The chef I work for is in the process of changing some things (he was occicially name Chef three weeks ago after a legnthy interim period). Should I recommend we replace our teflon non-sticks which are looking rough with carbon pans? or I guess what I'm asking is are carbon pans acceptable in a pro kitchen that would need them largely for fish?

Thanks in advance for any info.


----------



## shel (Dec 20, 2006)

I've never heard of a "carbon" pan. Do you mean carbon steel?

I use one for egg dishes and love it. Will never use teflon or other non-stick pans for eggs again if I can help it. In fact, I rarely use the non-stick skillet for much these days.

shel


----------



## cookingangry (Mar 28, 2008)

I do mean carbon steel, forgive me for being unclear. 

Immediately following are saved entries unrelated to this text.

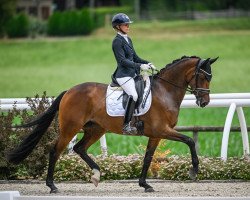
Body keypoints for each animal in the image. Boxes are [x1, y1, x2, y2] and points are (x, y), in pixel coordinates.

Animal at [6, 55, 218, 193]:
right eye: (203, 76)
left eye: (210, 77)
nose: (204, 102)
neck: (165, 91)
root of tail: (69, 91)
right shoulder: (162, 130)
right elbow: (190, 141)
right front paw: (193, 171)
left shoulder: (156, 134)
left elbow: (148, 158)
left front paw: (145, 184)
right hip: (70, 128)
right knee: (55, 150)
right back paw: (52, 186)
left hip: (96, 129)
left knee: (79, 148)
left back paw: (96, 174)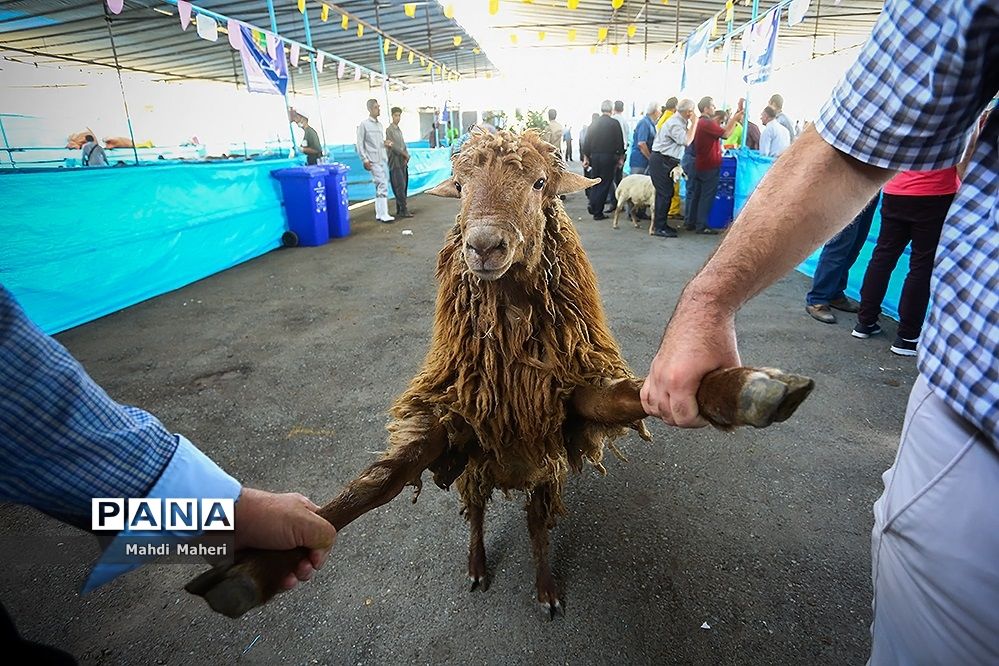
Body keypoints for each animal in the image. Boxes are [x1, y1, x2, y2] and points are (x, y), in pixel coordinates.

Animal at [186, 128, 812, 616]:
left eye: (539, 185)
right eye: (461, 187)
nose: (484, 246)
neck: (511, 350)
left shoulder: (566, 403)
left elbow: (626, 396)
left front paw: (744, 389)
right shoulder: (456, 420)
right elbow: (381, 480)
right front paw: (264, 564)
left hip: (541, 470)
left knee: (536, 524)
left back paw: (543, 584)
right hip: (477, 465)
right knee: (478, 514)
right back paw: (477, 565)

So you like your carbon steel pans... anything notable with reactivity or durability?


----------



## foodpump (Oct 10, 2005)

As long as you have some kind of oil in them, they won't react to acidic stuff like tomato sauce. I've worked in a few high-end pasta places that used steel pans with no problems.

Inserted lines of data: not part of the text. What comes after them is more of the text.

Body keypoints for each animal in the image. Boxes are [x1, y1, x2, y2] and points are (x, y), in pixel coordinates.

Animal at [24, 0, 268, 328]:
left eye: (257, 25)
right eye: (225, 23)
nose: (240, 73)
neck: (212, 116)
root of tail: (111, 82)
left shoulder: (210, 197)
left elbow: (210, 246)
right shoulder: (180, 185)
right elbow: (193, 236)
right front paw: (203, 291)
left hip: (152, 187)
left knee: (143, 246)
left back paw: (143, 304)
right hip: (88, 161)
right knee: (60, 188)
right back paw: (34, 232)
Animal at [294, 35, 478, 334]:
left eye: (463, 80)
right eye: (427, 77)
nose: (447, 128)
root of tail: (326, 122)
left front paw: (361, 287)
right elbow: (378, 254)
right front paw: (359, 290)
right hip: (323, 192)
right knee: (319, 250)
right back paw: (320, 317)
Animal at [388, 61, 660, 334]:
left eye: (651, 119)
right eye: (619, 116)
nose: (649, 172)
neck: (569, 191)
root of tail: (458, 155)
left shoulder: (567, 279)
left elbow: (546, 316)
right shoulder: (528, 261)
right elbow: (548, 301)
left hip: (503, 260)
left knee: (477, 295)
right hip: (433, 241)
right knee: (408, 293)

They are good pans, responsive, good for sauting, and cheap. They will "bottom out" though, in that the bottoms will go warp and go wobbly, but if you have a gas range this shouldn't be a problem.


----------



## adamm (Jul 16, 2005)

i have a carbon steel wok and love it. It works great, however i dont know i would use it on the line for daily cooking. I guess it depends on you menu weither you have alot of acidic things on the menue that you have to saute or not, plust are all the other cooks confident to put oil so things dont react. Its sound like you will be fine but other people Cooking? maybe check out black steel pans i dont they react as much as carbon but are still really good.


----------



## shel (Dec 20, 2006)

I have but one pan, and use it only for eggs at this point. I make my eggs in what might be called a "traditional" way, using lots of butter. I've only had the pan a few months, so I can't speak to durability. Let's talk after ten years <LOL> There are no issues with reactivity since the pan is used for only one purpose, however, based on discussions with some knowledgeable cookware people, a properly seasoned and oiled carbon steel pan should be fine to use with acidic foods. After all, they were used that way for a long time before teflon and stainless steel became popular.

De Buyer makes a full line of steel pans, some of which are very heavy and strong.
http://debuyer.com

Good luck in your search.

shel


----------